A consistent path was observed throughout the study. The FACEmemory® scores of patients in the naMCI group were consistently better than those of the aMCI group and consistently worse than those of the CH group. While this can be seen as validation evidence that FACEmemory® primarily relies on episodic memory, it also implies that the test taps into other cognitive domains, such as executive functions. Several studies have reported that the correct learning and recall of face-name pairs require coordinated activity in a distributed memory network, including the hippocampus and prefrontal cortex, which are involved in encoding and retrieval of associative memories [41, 42].

Finally, lower scores on FACEmemory® were found to be related to higher evidence of CSF AD biomarkers. That is, total FACEmemory® scores were found to be significantly and inversely correlated with CSF Aβ42, mainly in the aMCI group, the group with the highest and most imminent risk of conversion to dementia [12, 13]. This result is consistent with those of other studies reporting a link between performances on episodic memory tests, such as the original FNAME [4], the S-FNAME [8], the PAL CANTAB [1], or the Ancient Farming Equipment Test [43], and biomarkers of AD pathology, either PET imaging or CSF. Moreover, our results are consistent with the findings showing that CSF tau levels are more related to cognitive functioning, mainly memory, than CSF Aβ levels [43,44,45,46,47,48]. Additionally, the Aβ/p-tau ratio, which includes both AD biomarkers, was the CSF measurement that best correlated with performance on FACEmemory®, reinforcing the hypothesis that this test is a diagnostic tool that reflects AD pathology changes [49].

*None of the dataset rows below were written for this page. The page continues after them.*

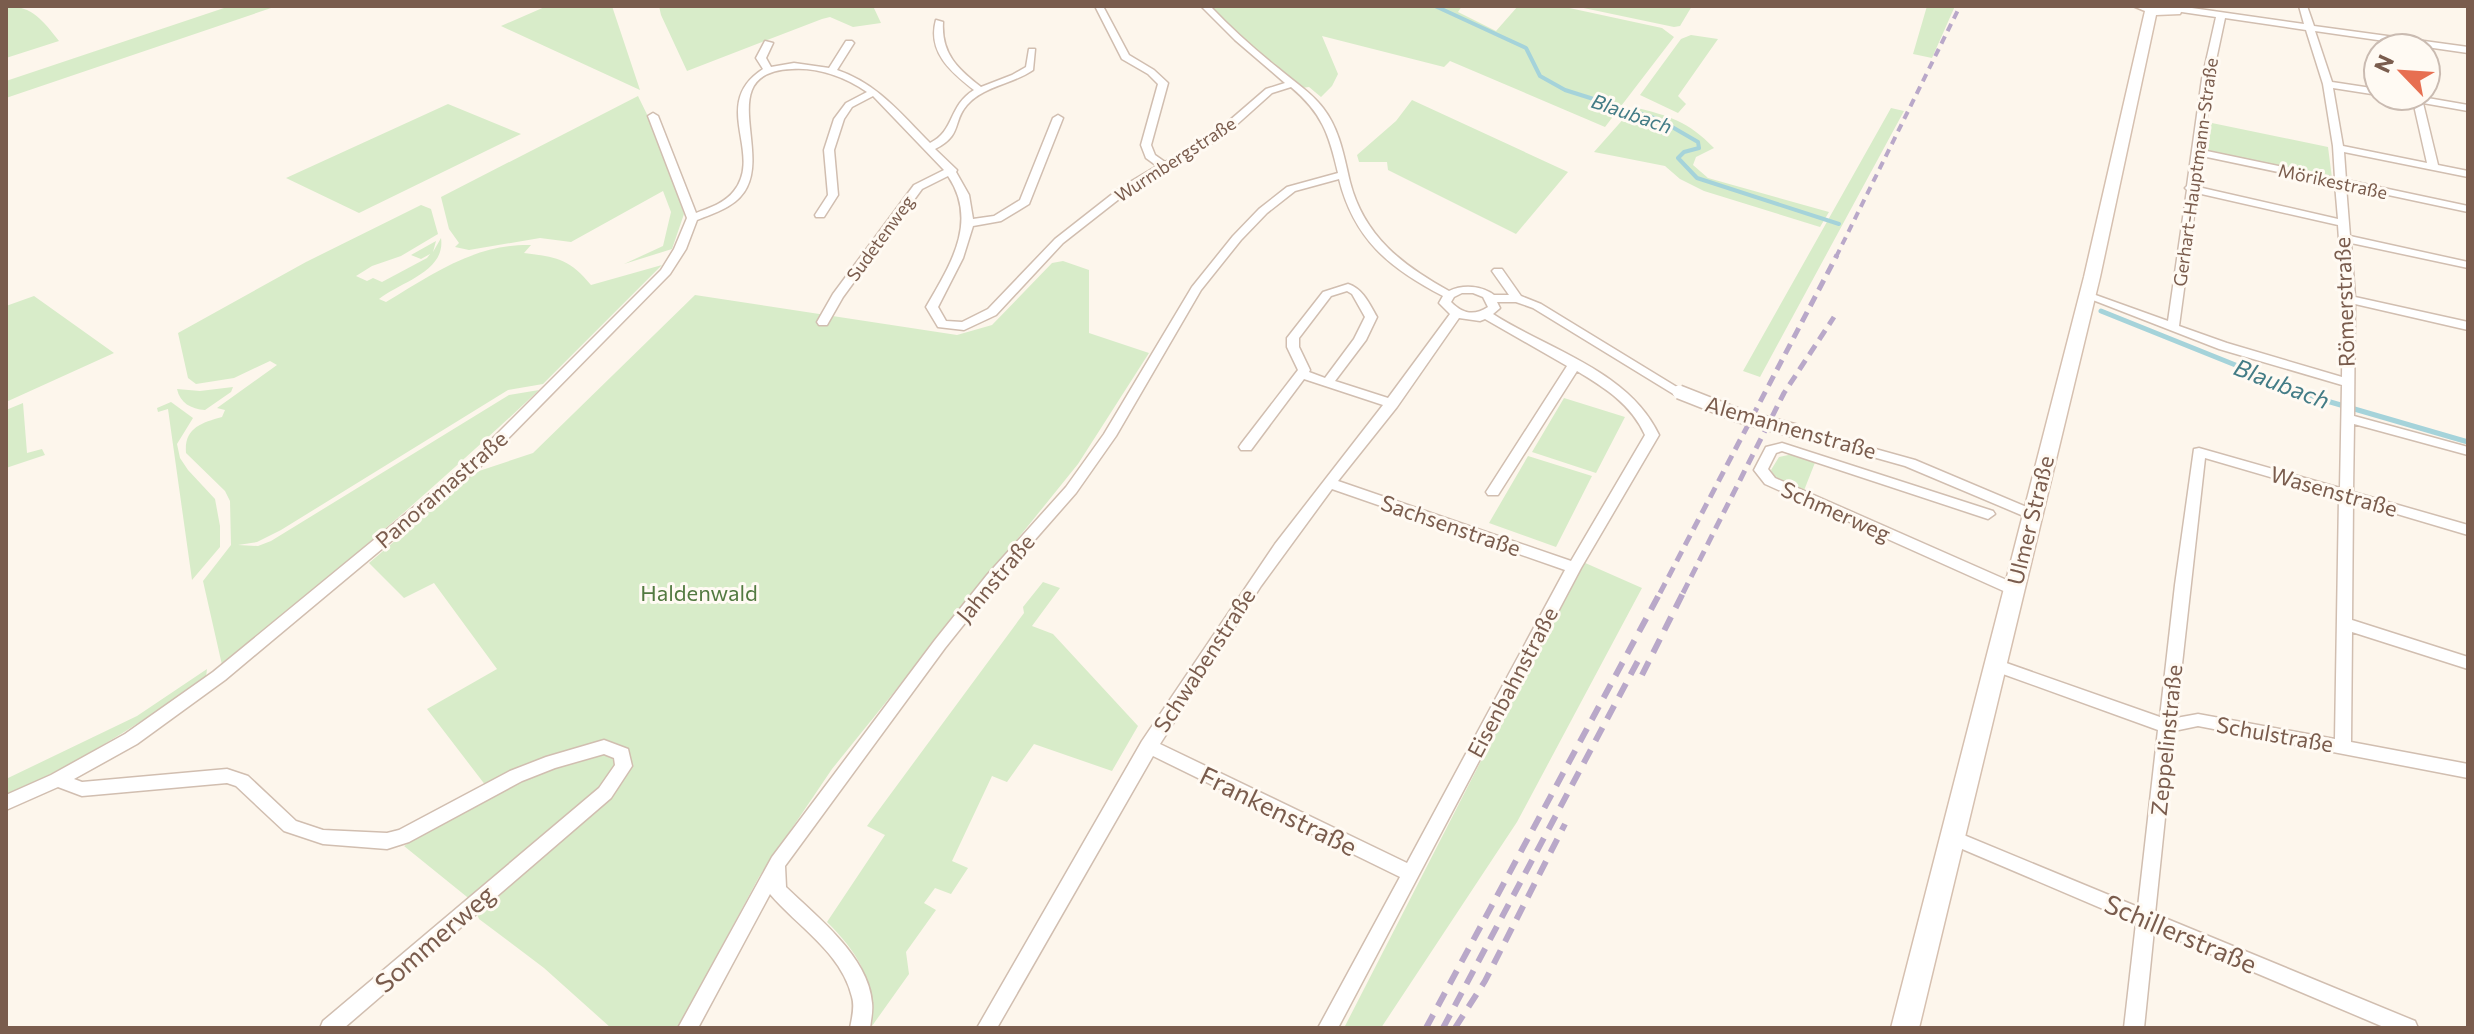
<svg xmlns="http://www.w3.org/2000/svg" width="2474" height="1034" viewBox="0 0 2474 1034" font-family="Commissioner,sans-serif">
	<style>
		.green { fill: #d8ecc9 }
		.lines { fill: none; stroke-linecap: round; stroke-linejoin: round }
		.stream-far1 { stroke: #a5d3da; stroke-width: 4 }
		.stream { stroke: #a5d3da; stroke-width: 5 }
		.street-casing { stroke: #d1beb0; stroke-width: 3 }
		.secondary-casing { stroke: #d6c0b0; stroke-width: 3 }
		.street { fill: #fff; fill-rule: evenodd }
		.secondary { fill: #fff; fill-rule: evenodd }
		.rail-far2 { stroke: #b9a8c9; stroke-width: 4; stroke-dasharray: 8 6; stroke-linecap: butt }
		.rail-far1 { stroke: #b9a8c9; stroke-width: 5; stroke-dasharray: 11 7; stroke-linecap: butt }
		.rail { stroke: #b9a8c9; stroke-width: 6; stroke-dasharray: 15 10; stroke-linecap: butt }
		.street-bridge-casing { stroke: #d1beb0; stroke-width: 16; stroke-linecap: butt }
		.street-bridge { stroke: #fff; stroke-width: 13 }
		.labels { text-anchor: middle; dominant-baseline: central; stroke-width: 6; stroke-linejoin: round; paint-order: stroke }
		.far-street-label { font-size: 18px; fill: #7a5c4d; stroke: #fffaf3 }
		.far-water-label { font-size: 20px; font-style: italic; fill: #437c86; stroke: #fffaf3 }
		.street-label { font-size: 22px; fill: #7a5c4d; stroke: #fffaf3 }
		.park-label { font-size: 22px; fill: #537a41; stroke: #fffaf3 }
		.water-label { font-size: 24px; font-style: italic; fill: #437c86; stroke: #fffaf3 }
		.near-street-label { font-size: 26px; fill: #7a5c4d; stroke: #fffaf3 }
	</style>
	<rect width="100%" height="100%" fill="#fdf6ec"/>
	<path class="green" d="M6 6C33 6 43 21 59 41L6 58Z
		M230 6H277L6 98V81Z
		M547 6H612L640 90 501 26Z
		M659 6H873L881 23 853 27 830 17 822 19 687 71 661 15Z
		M1209 6H1462L1458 12 1496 31 1518 6H1560L1662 28 1674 37 1605 127 1450 61 1444 67 1322 36 1338 74 1332 86 1321 97 1309 87 1302 88 1248 44Z
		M1574 6H1692L1680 26 1674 27Z
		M1927 6H1955L1932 58 1913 54Z
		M1691 35 1718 39 1678 96 1686 104 1678 113 1640 95 1681 39Z
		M638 96 661 143 684 214 672 249 624 264 663 246 671 212 663 191 571 242 540 238 469 250 455 247 459 243 449 229 441 197Z
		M1412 100 1568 172 1516 234 1388 170 1387 162H1359L1357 155 1396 121Z
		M448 104 521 134 359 213 286 178Z
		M1634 107C1669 116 1688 121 1714 148L1696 157 1693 165 1708 178 1829 212 1820 227 1704 191 1680 179 1665 166 1594 152Z
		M1891 108 1904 111 1760 377 1743 371Z
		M2207 122 2328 147 2332 178 2205 151Z
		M421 205 431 209 438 234 401 256 372 266 356 276 367 281 373 278 382 282 427 258 430 254 421 259 411 255 436 241 433 252 441 238C446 272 400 282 379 299L386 302C433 274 474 244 531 245L524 253C555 257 569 258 591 285L662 265 543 384 508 390 281 530 257 542 238 545 258 546 271 541 509 395 539 390C437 486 331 577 222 665L203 581 231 545 230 501 225 491 186 453C184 428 201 423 222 417L225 410 217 408 277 365 270 361 234 378 196 384 188 378 178 333 306 262Z
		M1063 261 1089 270V333L1149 353 1078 464 832 769 759 877 678 1028H611L544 968 479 919 472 901 404 846 475 802 486 786 427 709 497 669 434 583 404 598 369 563 476 472 533 453 695 295 957 335 992 325 1052 263Z
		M34 296 114 353 6 402V306Z
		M233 387 231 392 205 410C191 409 180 403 177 389L200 391Z
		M1564 398 1625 417 1596 473 1532 452Z
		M171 402 193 418 177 444 180 458 188 470 215 499 220 526V547L192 580 168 409 158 412 157 408Z
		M23 403 27 453 42 449 45 455 6 468V410Z
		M1793 454 1816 460 1803 493 1775 477 1771 470 1779 457Z
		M1528 456 1592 476 1556 547 1489 523Z
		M1583 562 1642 588 1517 822 1381 1028H1344Z
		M1043 582 1060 588 1032 626 1053 634 1138 726 1112 771 1034 744 1007 782 992 776 952 861 968 868 951 894 935 888 924 903 936 910 906 952 909 974 872 1026C874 979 859 954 827 922L885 835 867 826 1024 613 1023 607Z
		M207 669 206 677C144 721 76 765 6 795V779L137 716Z"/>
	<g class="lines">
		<path class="stream-far1" d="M1435 6 1526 48 1540 76 1565 90 1660 120 1698 142 1699 148 1684 152 1678 158 1697 178 1839 224"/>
		<path class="stream" d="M2101 311 2320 399 2468 442"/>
		<defs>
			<path id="street" d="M1097 6 1104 8 1129 55 1154 70 1168 83 1151 145 1155 155 1165 162 1215 133 1266 89 1285 83 1235 40 1201 6H1210C1231 28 1254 49 1278 68 1293 81 1311 92 1323 108 1340 130 1344 157 1350 182 1364 236 1402 265 1449 291 1464 284 1482 286 1494 295H1509L1492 271 1494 269H1502L1521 296 1541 304 1685 392 1679 396 1675 395 1533 308 1516 302H1497L1500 308 1493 314C1549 350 1629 371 1659 435L1581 568 1338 1028H1318L1400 877 1153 756 997 1028H977L1142 741 1275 544 1383 405 1304 379 1251 450H1241L1239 447 1241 444 1298 370 1287 347V338L1323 292 1348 284C1363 289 1369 303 1377 317L1366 340 1335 381 1388 398 1450 314 1439 303 1443 296C1389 268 1354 239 1339 179L1295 191 1267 213 1241 240 1201 290 1116 436 1076 493 997 583 945 648 785 866 786 887C816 916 869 957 872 1003 873 1011 871 1020 870 1028H850C852 1018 855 1007 852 997 842 953 797 926 770 894L698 1028H678L772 857 935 640 987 575 1066 487 1104 434 1192 287 1233 236 1259 209 1287 187 1338 173C1329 134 1322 113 1291 87L1272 93 1223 137 1128 192 1063 243 996 315 964 330 938 327 926 307C950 265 979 222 948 176L922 189 843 297 827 325H819L817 322 833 294 914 185 944 170 873 96 852 107 844 119 834 150 838 195 824 217H816L815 215 828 195 824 150 834 119 846 103 867 92C845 77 818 67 792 69 716 72 768 146 747 187 738 206 715 213 697 220L686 249 670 274 480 467 225 680 137 744 74 779 82 782 227 769 248 776 296 821 323 830 387 833 399 830 510 771 546 757 604 740 628 749 632 766 611 798 344 1028H320L323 1021 599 788 615 765 614 758 604 754 555 768 522 781 409 842 387 849 323 844 284 831 236 786 227 783 82 796 58 787 6 810V795L51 775 125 734 213 672 470 461 661 270 674 249 687 218 648 116 653 113 658 116 696 213C709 208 725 203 734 191 764 153 709 104 763 69L756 58 765 41 773 43 766 58 771 67 794 63 829 68 846 41H852L854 43 837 70C878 84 901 114 930 143 955 131 948 106 974 90 951 72 927 52 936 20L943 22C941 54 958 69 981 87L1012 75 1026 67 1029 49H1035L1033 70C1013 84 984 86 967 105 952 122 963 135 935 149L957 170 956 172 969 195 973 219 994 216 1020 200 1053 118 1058 115 1063 118 1029 204 1001 221 973 226 963 258 938 307 946 321 962 322 988 309 1055 239 1120 188 1157 166 1146 158 1141 145 1158 84 1148 74 1122 59 1096 8ZM1347 291 1352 294 1365 317 1354 339 1325 378 1309 372 1310 370 1299 347V338L1331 296ZM1462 293H1473L1483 297 1488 307C1474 316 1463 314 1451 302L1454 297ZM1459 318 1480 321 1485 319 1567 366 1488 489 1486 492 1488 495H1498L1577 371C1605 388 1631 404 1645 435L1571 561 1338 481 1397 407ZM1332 489 1565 570 1407 863 1160 744 1261 586Z
				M2178 6 2304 24 2299 6H2307L2314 26 2468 47V53L2315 31 2332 82 2378 89V95L2333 88 2343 146 2427 163 2413 101 2395 96H2416L2468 105V111L2423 103 2438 165 2468 171V177L2344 152 2346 180 2468 206V212L2346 186 2350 236 2468 262V268L2351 243 2355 297 2468 322V330L2355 304 2354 416 2468 447V455L2354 424 2353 492 2468 525V535L2353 501 2352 620 2468 657V669L2352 632 2351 742 2468 764V778L2198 726 2174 731 2155 914 2415 1021 2418 1028H2386L2154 930 2144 1028H2124L2136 923 1948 843 1945 838 1948 833 1954 831 2138 907 2158 730 1989 669 1987 665 1989 661 1995 659 2160 717 2175 585 2194 449 2199 448 2340 488 2342 385 2219 349 2080 295 2086 292 2090 293 2168 321 2187 190 2185 188 2187 186 2202 79 2216 17 2175 11V7ZM2225 18 2306 30 2323 84 2333 146 2335 178 2202 150 2212 79ZM2202 156 2335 184 2338 219 2198 187ZM2197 193 2338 225 2343 299 2342 377 2227 343 2179 326ZM2205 458 2339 497 2335 739 2198 714 2176 718Z
				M1796 427 1915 460 2036 511 2038 514 2036 517H2026L1905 466 1791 434 1789 431 1791 428Z
				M1782 443 1993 511 1995 514 1988 519 1782 451 1776 453 1768 469 1775 478 2018 585 2020 589 2018 593H2008L1765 484 1754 470 1766 447Z"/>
			<path id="secondary" d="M2133 6H2184L2180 14 2156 15 2100 277 1919 1028H1891L2084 277 2145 11Z"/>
		</defs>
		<use href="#street" class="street-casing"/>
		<use href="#secondary" class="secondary-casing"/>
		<use href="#street" class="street"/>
		<use href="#secondary" class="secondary"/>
		<path class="rail-far2" d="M1836 257 1960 6"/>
		<path class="rail-far1" d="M1660 593 1837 255
			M1683 593 1784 393 1834 317"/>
		<path class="rail" d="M1642 675 1684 591
			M1426 1028 1661 591
			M1443 1028 1640 657
			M1455 1028 1485 981 1565 824"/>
		<defs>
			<path id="street-bridge" d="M1679 392 1740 416 1796 431"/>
		</defs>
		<use href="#street-bridge" class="street-bridge-casing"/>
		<use href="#street-bridge" class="street-bridge"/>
	</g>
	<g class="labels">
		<g class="far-street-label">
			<text transform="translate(1175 159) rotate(-33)">Wurmbergstraße</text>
			<text transform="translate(2195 172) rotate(-82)">Gerhart-Hauptmann-Straße</text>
			<text transform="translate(2333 181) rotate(12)">Mörikestraße</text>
			<text transform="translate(880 238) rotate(-54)">Sudetenweg</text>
		</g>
		<g class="far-water-label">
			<text transform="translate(1632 113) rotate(19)">Blaubach</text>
		</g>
		<g class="street-label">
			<text transform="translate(2344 302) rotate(-92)">Römerstraße</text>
			<text transform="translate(1791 427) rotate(16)">Alemannenstraße</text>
			<text transform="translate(441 489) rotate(-41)">Panoramastraße</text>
			<text transform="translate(2334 491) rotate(16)">Wasenstraße</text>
			<text transform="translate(1836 511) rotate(24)">Schmerweg</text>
			<text transform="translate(2030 520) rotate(-76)">Ulmer Straße</text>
			<text transform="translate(1451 525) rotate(19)">Sachsenstraße</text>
			<text transform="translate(995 578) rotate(-50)">Jahnstraße</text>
			<text transform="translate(1204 660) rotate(-57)">Schwabenstraße</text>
			<text transform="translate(1512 682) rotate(-62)">Eisenbahnstraße</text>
			<text transform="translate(2275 734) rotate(10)">Schulstraße</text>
			<text transform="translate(2166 740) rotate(-84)">Zeppelinstraße</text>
		</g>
		<g class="park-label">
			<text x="699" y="592">Haldenwald</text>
		</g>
		<g class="water-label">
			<text transform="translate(2282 383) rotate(21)">Blaubach</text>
		</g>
		<g class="near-street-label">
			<text transform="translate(1279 810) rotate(26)">Frankenstraße</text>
			<text transform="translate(2181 933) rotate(23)">Schillerstraße</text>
			<text transform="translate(434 938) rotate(-41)">Sommerweg</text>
		</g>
	</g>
	<rect width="2474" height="1034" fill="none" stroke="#7a5c4d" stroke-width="16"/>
	<g transform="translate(2402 72) rotate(295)"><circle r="38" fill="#fffaf3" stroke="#cabbb1" stroke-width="2"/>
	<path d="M0-6L14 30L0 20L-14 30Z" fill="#e76f51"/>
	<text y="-12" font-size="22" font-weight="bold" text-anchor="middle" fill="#7a5c4d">N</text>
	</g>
</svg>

Finally, the feasibility of FACEmemory® was supported by its capacity to obtain valid data from all the participants, including those with MCI. That is, all the participants completed the test and gave a favorable opinion of the tool, with a mean satisfaction score of 4.51 points (5 being the best judgment), independently of their diagnosis group. Most of them (96.7%) confirmed they would be willing to repeat the test in the future. Like those of studies involving other computerized tests, such as CogState [40], CANTAB [38], and C3-PAD [15], our results reinforce the fact that computerized tests are feasible, suitable, and valid in elderly populations, not only in clinical practice but also for clinical trials.

A limitation of this work is that it is a single-center study. Therefore, this design does not represent the general population. However, this is the first step. We expect that later on FACEmemory® will be extended to the rest of the Spanish-speaking population, fully self-administered, and translated into other languages, so that it can be administered to all out-patient clinics, particularly those in isolated areas with fewer resources. Further longitudinal studies will be needed to determine whether lower baseline scores on FACEmemory® are related to an increased risk of developing AD.

Conclusion

The present study demonstrated that the computerized memory test FACEmemory® may be a suitable test for detecting early cognitive impairment, mainly of the amnestic type. The test was well accepted by participants. Their test performance was found to worsen from normal aging to the naMCI to aMCI groups and was related to AD CSF biomarkers. A computerized test like this ensures standardized administration and scoring, and it might be a helpful memory prescreening tool.